O Ministério da Transparência e Controladoria-Geral da União – CGU, por meio de sua Unidade Regional, realizou fiscalização, no mês passado, em Juazeiro do Norte, no Ceará, e identificou falhas na execução dos itens de drenagem e nos elementos estruturais na construção de um muro de contenção para prevenir o risco de inundações. A situação encontrada seria tão grave que os auditores recomendaram a paralisação imediata da obra.

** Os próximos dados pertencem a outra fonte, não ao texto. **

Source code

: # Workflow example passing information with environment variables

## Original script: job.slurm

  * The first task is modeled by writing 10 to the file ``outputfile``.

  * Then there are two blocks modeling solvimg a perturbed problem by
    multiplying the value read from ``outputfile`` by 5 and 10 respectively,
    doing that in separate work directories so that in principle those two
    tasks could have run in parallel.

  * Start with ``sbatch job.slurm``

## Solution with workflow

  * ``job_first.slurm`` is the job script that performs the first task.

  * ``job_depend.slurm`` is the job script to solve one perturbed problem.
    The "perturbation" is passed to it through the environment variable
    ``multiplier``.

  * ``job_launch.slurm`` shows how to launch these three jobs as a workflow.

Conforme identificado, a obra em execução comprometia a estabilidade do solo e poderia causar colapso do aterro, com sérios riscos à segurança da população. O empreendimento faz parte do Termo de Compromisso nº 70, firmado entre a Secretaria Municipal de Infraestrutura e o Ministério da Integração Nacional, para reabilitação do cenário de desastre em áreas atingidas pelas fortes chuvas ocorridas em 2014. A obra foi orçada em R$ 9,4 milhões. O Governo Federal já repassou 57% do total do convênio.

Além da interrupção e revisão dos cálculos de engenharia, a CGU recomendou à prefeitura que apure internamente as responsabilidades nos procedimentos de fiscalização do contrato e exija da empresa contratada a reparação, correção, remoção, reconstrução ou substituição, às suas custas, no todo ou em parte, da obra defeituosa.

O advogado e especialista em Direito Público, Jorge Ulisses Jacoby Fernandes, relembra que o Ministério da Transparência, Fiscalização e Controle, desde 12 de maio de 2016, assumiu as atribuições da Controladoria-Geral da União por força da Medida Provisória nº 726/2016. “A CGU, embora agora parte do Ministério da Transparência, mantém as competências definidas na Lei n° 10.683/2003, destacando-se as seguintes: assistir direta e imediatamente ao presidente da República no desempenho de suas atribuições quanto aos assuntos e providências que sejam atinentes à defesa do patrimônio público, ao controle interno, à auditoria pública, à correição, à prevenção e ao combate à corrupção, às atividades de ouvidoria e ao incremento da transparência da gestão no âmbito da Administração Pública federal; dentre outras”, explica o jurista.